Wednesday, December 18, 2024

As Rahul Gandhi continues to raise suspicions about the stupendous growth of the Indian stock markets in the Modi 3.0 era, data has revealed that the Leader of Opposition (LoP) made a profit of Rs 46.49 lakh from his stock investments in the last five months.

IANS did the math and found that the value of Rahul Gandhi’s portfolio in the stock market increased from about Rs 4.33 crore (as on March 15, 2024), to nearly Rs 4.80 crore (as on August 12, 2024).

The profit has been calculated on the basis of shares revealed in the Lok Sabha nomination filed by Rahul Gandhi for the Rae Bareli constituency.

Rahul Gandhi’s portfolio includes stocks like Asian Paints, Bajaj Finance, Deepak Nitrite, Divis Labs, GMM Pfaudler, Hindustan Unilever, Infosys, ITC, TCS, Titan, Tube Investments of India and LTIMindtree, among others.

His portfolio includes about 24 stocks, out of which he is currently incurring losses in only four companies – LTI Mindtree, Titan, TCS and Nestle India.

Apart from these, stocks of several small companies like Vertoz Advertising Ltd and Vinyl Chemicals are also included in the Congress leader’s portfolio.

Due to corporate action seen in Vertoz Advertising Ltd, the number of shares in this company increased to 5,200, which was 260 as on March 15, 2024, the number crunching revealed.

The stock market is witnessing a massive boom in the third term of the Prime Minister Narendra Modi-led NDA government. Sensex and Nifty have broken many records in the last few months, reaching new highs.

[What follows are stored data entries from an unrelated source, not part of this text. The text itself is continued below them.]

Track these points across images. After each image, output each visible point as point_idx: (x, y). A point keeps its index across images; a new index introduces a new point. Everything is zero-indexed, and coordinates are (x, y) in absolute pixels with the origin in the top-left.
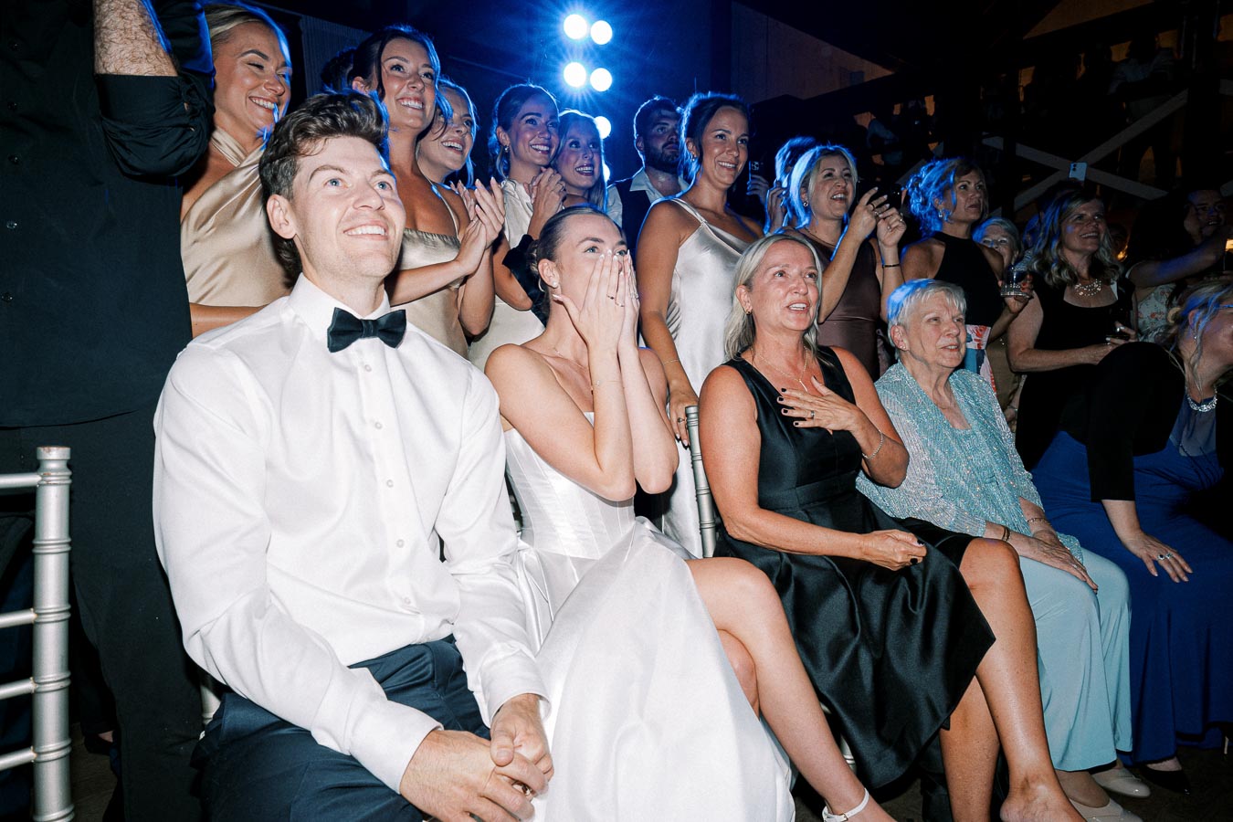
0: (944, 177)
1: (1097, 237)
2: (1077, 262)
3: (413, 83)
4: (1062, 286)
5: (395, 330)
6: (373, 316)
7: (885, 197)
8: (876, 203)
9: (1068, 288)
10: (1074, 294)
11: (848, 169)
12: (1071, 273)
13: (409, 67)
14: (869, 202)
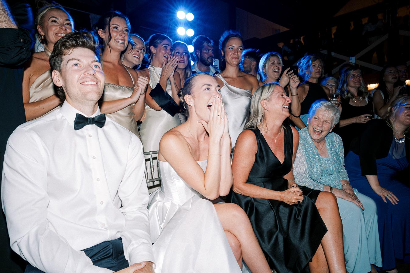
0: (308, 62)
1: (360, 82)
2: (353, 91)
3: (122, 34)
4: (349, 99)
5: (101, 121)
6: (93, 116)
7: (293, 71)
8: (289, 73)
9: (351, 100)
10: (353, 102)
11: (279, 61)
12: (351, 94)
13: (120, 28)
14: (287, 73)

Meanwhile, in a video message on Sunday, Rahul Gandhi demanded that the Prime Minister announce a JPC probe into the charges against the SEBI chief levelled by US short-seller Hindenburg. He claimed that the integrity of the “securities regulator entrusted with safeguarding the wealth of small retail investors, has been gravely compromised by the allegations against its Chairperson”.

However, the investors brushed off the latest Hindenburg allegations as the benchmark indices ended largely flat on Monday.

Sushil Kedia, Founder and CEO, Kedianomics, said that the short-selling firm Hindenburg was exposed 18 months ago when they made big claims about the Adani Group and the Supreme Court-monitored investigation found nothing. SEBI also issued a show-cause notice to the research firm for violating securities market rules.

“Now 18 months later, Hindenburg suddenly comes and claims on social media that they have something big about India. The aim was to destroy the Indian stock market by breaking the trust of retail investors,” Kedia told IANS.

Since the beginning of this year, Sensex has given returns of about 11 per cent and Nifty about 12 per cent.